“Noi speravamo”
L’editoriale del Vescovo Gualtiero per la Pasqua
L’aurora della Pasqua del Signore ha incendiato di luce nuova il mondo intero, ma in quello straordinario giorno dopo il sabato i cuori delle donne e dei discepoli hanno fatto fatica a riscaldarsi, oppressi dal timore, dalla delusione, dal pianto. “Noi speravamo” (Lc 24,21): sulle labbra dei discepoli di Emmaus risuona questo grido, che tradisce la loro rassegnazione, autentica maschera della disperazione! Il verbo sperare, coniugato all’imperfetto, esprime delusione, rimpianto, amarezza, turbamento. Forse, senza accorgercene, affiora anche sulle nostre labbra!
– “Noi speravamo”: è il gemito degli anziani che avvertono il peso della solitudine più che il carico degli anni, perché non hanno nessuno che li ricordi, li soccorra e li consoli.
– “Noi speravamo”: è il grido di tanti fanciulli e adolescenti, spettatori inermi della lacerazione del tessuto familiare, procurata dai conflitti dei loro genitori.
– “Noi speravamo”: è il lamento delle giovani generazioni che al termine della scuola dell’obbligo o degli studi universitari si trovano ad affrontare il dramma della disoccupazione.
– “Noi speravamo”: è il gemito di coloro i quali – diventati legione! – non hanno più un lavoro e vedono ripetutamente delusa l’attesa di un nuovo impiego, stabile e dignitoso.

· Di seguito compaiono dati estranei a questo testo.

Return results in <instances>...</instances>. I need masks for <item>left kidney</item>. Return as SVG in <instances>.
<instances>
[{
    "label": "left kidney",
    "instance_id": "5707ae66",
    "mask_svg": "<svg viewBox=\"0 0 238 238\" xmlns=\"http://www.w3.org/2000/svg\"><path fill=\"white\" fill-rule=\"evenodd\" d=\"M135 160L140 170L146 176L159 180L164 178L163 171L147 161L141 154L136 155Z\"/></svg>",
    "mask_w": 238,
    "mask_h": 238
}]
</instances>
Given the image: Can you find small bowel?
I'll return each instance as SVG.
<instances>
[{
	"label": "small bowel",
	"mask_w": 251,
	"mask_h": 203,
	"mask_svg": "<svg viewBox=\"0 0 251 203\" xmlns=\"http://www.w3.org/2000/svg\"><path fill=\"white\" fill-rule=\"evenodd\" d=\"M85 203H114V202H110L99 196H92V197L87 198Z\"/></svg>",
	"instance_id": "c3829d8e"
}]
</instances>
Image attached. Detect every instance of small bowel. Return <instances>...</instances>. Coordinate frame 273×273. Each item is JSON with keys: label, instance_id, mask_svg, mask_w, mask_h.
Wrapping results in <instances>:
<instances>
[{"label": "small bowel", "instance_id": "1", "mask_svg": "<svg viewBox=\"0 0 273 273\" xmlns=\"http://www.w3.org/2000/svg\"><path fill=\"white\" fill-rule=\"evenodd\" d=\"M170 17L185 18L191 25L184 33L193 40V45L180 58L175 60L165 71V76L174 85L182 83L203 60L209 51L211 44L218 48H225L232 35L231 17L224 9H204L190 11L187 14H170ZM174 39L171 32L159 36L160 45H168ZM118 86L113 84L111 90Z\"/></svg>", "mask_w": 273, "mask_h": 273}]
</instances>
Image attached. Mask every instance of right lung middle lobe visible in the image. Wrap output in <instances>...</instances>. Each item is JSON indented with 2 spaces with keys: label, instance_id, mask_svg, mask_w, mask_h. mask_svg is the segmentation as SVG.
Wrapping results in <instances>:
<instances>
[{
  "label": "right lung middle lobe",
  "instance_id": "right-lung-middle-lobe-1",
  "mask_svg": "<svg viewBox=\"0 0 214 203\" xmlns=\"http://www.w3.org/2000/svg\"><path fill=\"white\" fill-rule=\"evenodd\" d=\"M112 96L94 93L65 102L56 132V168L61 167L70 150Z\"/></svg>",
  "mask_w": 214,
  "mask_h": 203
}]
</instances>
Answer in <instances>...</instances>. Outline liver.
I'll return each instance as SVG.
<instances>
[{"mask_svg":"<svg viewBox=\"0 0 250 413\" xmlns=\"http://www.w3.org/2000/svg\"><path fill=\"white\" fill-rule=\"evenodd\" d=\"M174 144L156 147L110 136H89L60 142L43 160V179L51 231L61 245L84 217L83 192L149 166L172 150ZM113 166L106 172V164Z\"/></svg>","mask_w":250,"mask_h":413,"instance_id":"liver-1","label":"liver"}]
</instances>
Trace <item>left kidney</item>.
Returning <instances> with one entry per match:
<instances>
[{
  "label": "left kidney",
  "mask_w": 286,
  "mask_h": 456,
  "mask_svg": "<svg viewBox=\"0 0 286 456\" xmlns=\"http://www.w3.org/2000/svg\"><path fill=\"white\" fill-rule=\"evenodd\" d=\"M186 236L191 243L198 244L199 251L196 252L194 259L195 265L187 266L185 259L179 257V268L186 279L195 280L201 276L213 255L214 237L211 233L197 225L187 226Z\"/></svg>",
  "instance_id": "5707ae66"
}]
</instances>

– “Noi speravamo”: è il grido di chi ha perso una persona cara, colpita da una grave malattia che non ha lasciato nemmeno uno scampolo di tempo alla serenità e alla fiducia.

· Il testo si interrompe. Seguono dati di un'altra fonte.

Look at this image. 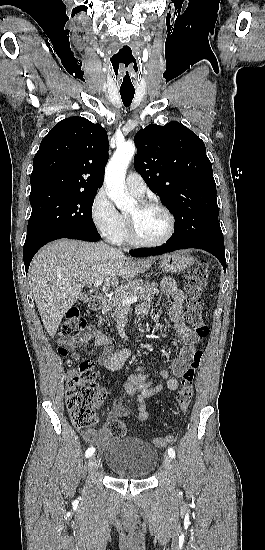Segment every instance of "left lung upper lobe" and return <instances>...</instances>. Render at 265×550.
<instances>
[{"instance_id": "1", "label": "left lung upper lobe", "mask_w": 265, "mask_h": 550, "mask_svg": "<svg viewBox=\"0 0 265 550\" xmlns=\"http://www.w3.org/2000/svg\"><path fill=\"white\" fill-rule=\"evenodd\" d=\"M135 170L173 213L168 242H198L224 249L216 184L204 142L179 122L155 124L135 136Z\"/></svg>"}]
</instances>
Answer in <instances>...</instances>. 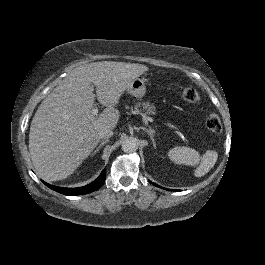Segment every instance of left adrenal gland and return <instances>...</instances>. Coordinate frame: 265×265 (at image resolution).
Here are the masks:
<instances>
[{
    "mask_svg": "<svg viewBox=\"0 0 265 265\" xmlns=\"http://www.w3.org/2000/svg\"><path fill=\"white\" fill-rule=\"evenodd\" d=\"M139 129H142V130H144L145 132H147L148 135H149V137H150V139H151V141H152V143L154 144V146H156V145H155L154 136H153V130H152V127H148V128H146L145 126H142V127H139Z\"/></svg>",
    "mask_w": 265,
    "mask_h": 265,
    "instance_id": "1",
    "label": "left adrenal gland"
}]
</instances>
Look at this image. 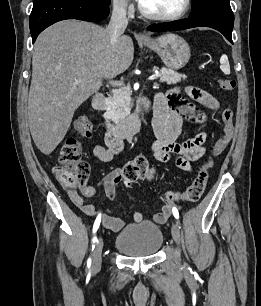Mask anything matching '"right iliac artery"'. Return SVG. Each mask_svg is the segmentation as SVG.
Segmentation results:
<instances>
[{
	"mask_svg": "<svg viewBox=\"0 0 261 306\" xmlns=\"http://www.w3.org/2000/svg\"><path fill=\"white\" fill-rule=\"evenodd\" d=\"M100 221H101V217H100V215L96 218V220H95V222H94V225H93V234H95L96 232H97V230H98V228H99V226H100ZM97 241V238L96 237H94L93 238V243L95 244V242ZM92 245V250L95 248V245ZM87 265H88V267H90V265H91V258H89L88 259V261H87Z\"/></svg>",
	"mask_w": 261,
	"mask_h": 306,
	"instance_id": "right-iliac-artery-1",
	"label": "right iliac artery"
}]
</instances>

– “Noi speravamo”: è il lamento di quanti, oppressi a lungo dalla dura schiavitù del peccato, dimenticano che “non c’è alcun limite alla misericordia divina offerta a tutti”.
– “Noi speravamo”: è il gemito dei poveri, soffocati dalla miseria che, come scrive Papa Francesco, “è la povertà senza fiducia, senza solidarietà, senza speranza”.
Quanto sia lancinante il grido dei poveri me lo ha testimoniato, di recente, un uomo che ha perso la famiglia, il lavoro e la casa. Dopo un lungo girovagare, durato anni, che lo ha portato dal precipizio della rassegnazione fino all’abisso della disperazione, ha trovato riparo in un sottoscala, messogli a disposizione da una persona povera come lui e persino malata, che vive in un’abitazione angusta insieme con la mamma affetta da alzheimer. Nel presentarmi con fierezza il suo generoso benefattore mi ha confidato che lui solo gli è amico, soltanto lui gli vuol bene! Nel salutare con ammirazione questo albergatore “senza licenza”, mi accorgo che tiene tra le mani una copia della Bibbia di Gerusalemme, che mi mostra come se fosse un biglietto da visita per aver titolo a stringermi la mano e a lasciarsi accarezzare lo sguardo. Una Bibbia in mano, custodita nel cuore! L’ho salutato con queste parole a cui egli ha replicato lasciandosi sfuggire un sorriso, ma con pudore, tenendo gli occhi bassi.
Questo silenzioso dialogo mi ha ricordato che “amore e dolore sono le due forze che reggono ogni cuore”. È quanto insegna sant’Angela, che ha trovato all’ombra luminosa della Croce “il punto di perfetto equilibrio fra amore e dolore”. È per questo che la liturgia pasquale osa dire: “Ave Crux, spes unica”.